For some households in rural Waupaca, that will radically change.
Amherst Communications is expanding their network into northern and western Waupaca County.
The fiber optic cable they are installing along roadsides will deliver high-speed internet, television packages and phone services.
“So we always say when we are bringing fiber optic technologies, which we have been doing since 2008, we’re bringing the same stuff that Verizon is touting, and AT&T and Google Fiber. This is no different than what they are getting and we are bringing this to the rural areas,” said Rick Letto, general manager of Amherst Communications.
Building communication infrastructure in rural areas has been the company’s specialty since 1903 when it installed telephone lines on wood poles throughout the countryside.
Since then, the company has seen its wires go from the tops of towers to being buried underground, the invention and distribution of cable TV, and now the internet via fiber optic cable.
Their network extends into areas other telecoms will not go. It ranges from Lake Du Bay, Bevent, Polonia, Rosholt, Plover, Iola, Scandinavia, Buena Vista and now the fringes of Waupaca.
“We know what we are good at and we are good at rural,” said Letto.
Funding for this infrastructure comes from a variety of sources and it starts with a public and private partnership.
Amherst Communications covers half the cost of the project, and then works with townships to obtain matching state broadband grants and federal American Rescue Plan Act (ARPA) funds that are given to states and towns to upgrade sewer, water or broadband.
In the town of Dayton, a grant was awarded to lay fiber around Stratton Lake.
To leverage off of that work, Dayton applied for another grant to cover most of the nearby homes west of State Highway 22.
A decision on the grant will be known by October and work could start next year.
Work in progress
Two contractors are involved in the project. Mytek is desiging and engineering the project and AJ Construction is doing the trenching and laying the piping.
They are making progress and huge coils of orange tubing are being laid underground. Construction is or will be taking place around Cobbtown Road, Oakland Road, Nelson Road, Popple Court, Hillcrest Drive, Oak Drive, Ware Road, River Drive, Frontage Road and Riverwood Drive.

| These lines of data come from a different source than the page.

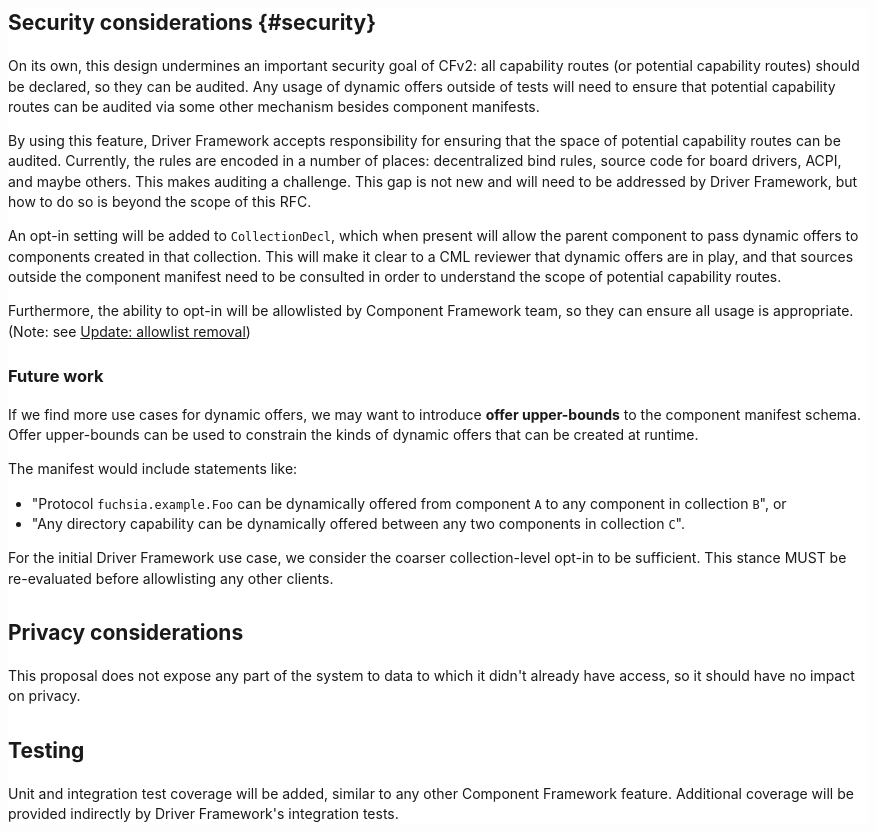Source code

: ## Security considerations {#security}

On its own, this design undermines an important security goal of CFv2: all
capability routes (or potential capability routes) should be declared, so they
can be audited. Any usage of dynamic offers outside of tests will need to ensure
that potential capability routes can be audited via some other mechanism besides
component manifests.

By using this feature, Driver Framework accepts responsibility for ensuring that
the space of potential capability routes can be audited. Currently, the rules
are encoded in a number of places: decentralized bind rules, source code for
board drivers, ACPI, and maybe others. This makes auditing a challenge. This gap
is not new and will need to be addressed by Driver Framework, but how to do so
is beyond the scope of this RFC.

An opt-in setting will be added to `CollectionDecl`, which when present will
allow the parent component to pass dynamic offers to components created in that
collection. This will make it clear to a CML reviewer that dynamic offers are in
play, and that sources outside the component manifest need to be consulted in
order to understand the scope of potential capability routes.

Furthermore, the ability to opt-in will be allowlisted by Component Framework
team, so they can ensure all usage is appropriate. (Note: see [Update: allowlist
removal](#allowlist))

### Future work

If we find more use cases for dynamic offers, we may want to introduce **offer
upper-bounds** to the component manifest schema. Offer upper-bounds can be used
to constrain the kinds of dynamic offers that can be created at runtime.

The manifest would include statements like:

* "Protocol `fuchsia.example.Foo` can be dynamically offered from component `A`
  to any component in collection `B`", or
* "Any directory capability can be dynamically offered between any two
  components in collection `C`".

For the initial Driver Framework use case, we consider the coarser
collection-level opt-in to be sufficient. This stance MUST be re-evaluated
before allowlisting any other clients.

## Privacy considerations

This proposal does not expose any part of the system to data to which it didn't
already have access, so it should have no impact on privacy.

## Testing

Unit and integration test coverage will be added, similar to any other Component
Framework feature. Additional coverage will be provided indirectly by Driver
Framework's integration tests.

“The challenge we are having now is the supply chain. Our contractor told us just yesterday that the pedestals which we put on the side of the road and are key to service—we were supposed to receive them in September, but now were aren’t going to get them until possibly December,” said Letto.
Inside the pedestals are ports and from there, lines can be fed into multiple homes. Currently, the work crews in the Farmington Township are laying the mainline. Once the pedestals are in place, technicians can hook up individual homes.
It takes six to eight weeks from the time someone calls for service to the time high-speed intenet is pipelined into a home. Letto said it could be even sooner, it just depends on the waiting list.
Residents can mix and match services or get them bundled together at differently priced packages. Installation is free. There are no data caps and WiFi is included. The fastest internet speed is 400 megabytes per second.
For television, three packages range from a mix of local channels to an expanded selection of 124-plus channels.
There is also phone service with unlimited long distance and other add-on services.
They also have an internet security service for protecting routers, devices and adding parental controls that can monitor, schedule and block traffic coming into the home.